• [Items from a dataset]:
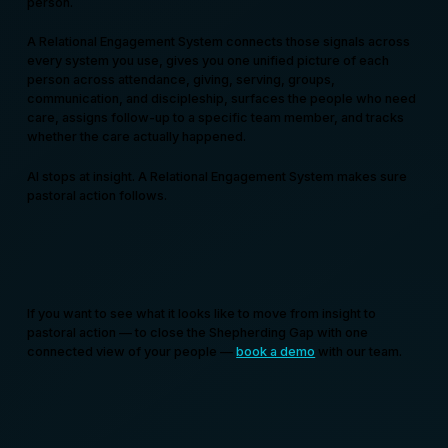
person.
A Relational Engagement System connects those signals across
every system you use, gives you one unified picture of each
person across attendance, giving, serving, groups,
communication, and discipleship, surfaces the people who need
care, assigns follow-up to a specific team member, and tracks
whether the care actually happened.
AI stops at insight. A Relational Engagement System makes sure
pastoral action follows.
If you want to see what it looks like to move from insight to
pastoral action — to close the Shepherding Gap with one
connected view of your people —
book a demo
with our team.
--
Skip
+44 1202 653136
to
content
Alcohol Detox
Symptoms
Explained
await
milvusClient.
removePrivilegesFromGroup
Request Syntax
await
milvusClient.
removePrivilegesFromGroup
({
---
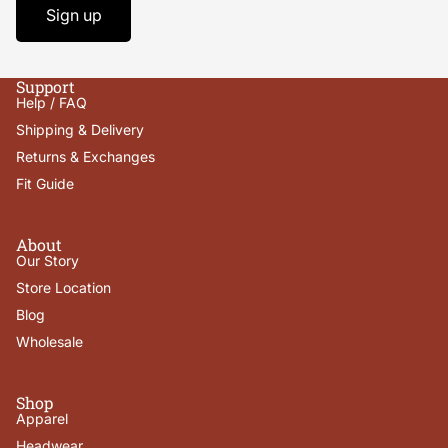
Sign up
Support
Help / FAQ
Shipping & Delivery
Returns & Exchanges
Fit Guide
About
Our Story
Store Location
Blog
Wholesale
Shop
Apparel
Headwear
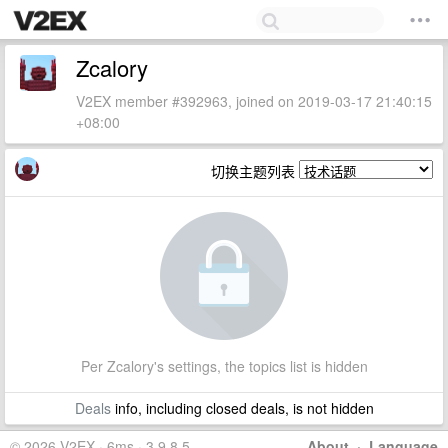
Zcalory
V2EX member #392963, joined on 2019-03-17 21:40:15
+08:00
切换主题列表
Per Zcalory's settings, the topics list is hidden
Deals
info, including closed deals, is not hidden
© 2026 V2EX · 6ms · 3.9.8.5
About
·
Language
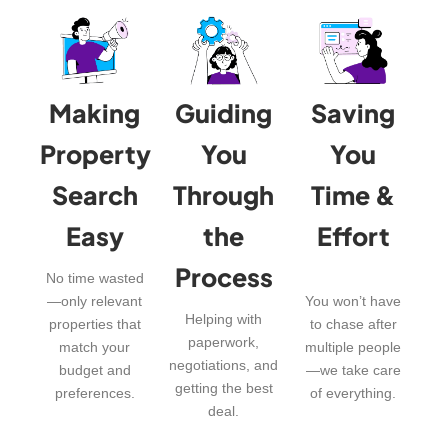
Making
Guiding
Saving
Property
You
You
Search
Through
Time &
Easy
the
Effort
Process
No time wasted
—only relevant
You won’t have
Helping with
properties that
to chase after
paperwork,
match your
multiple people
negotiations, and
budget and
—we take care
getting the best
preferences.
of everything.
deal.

• [Your instructions]:
Going through the entries above line by line, work out how many lines include the word "member". Only the number is required.

• [Response below]:
2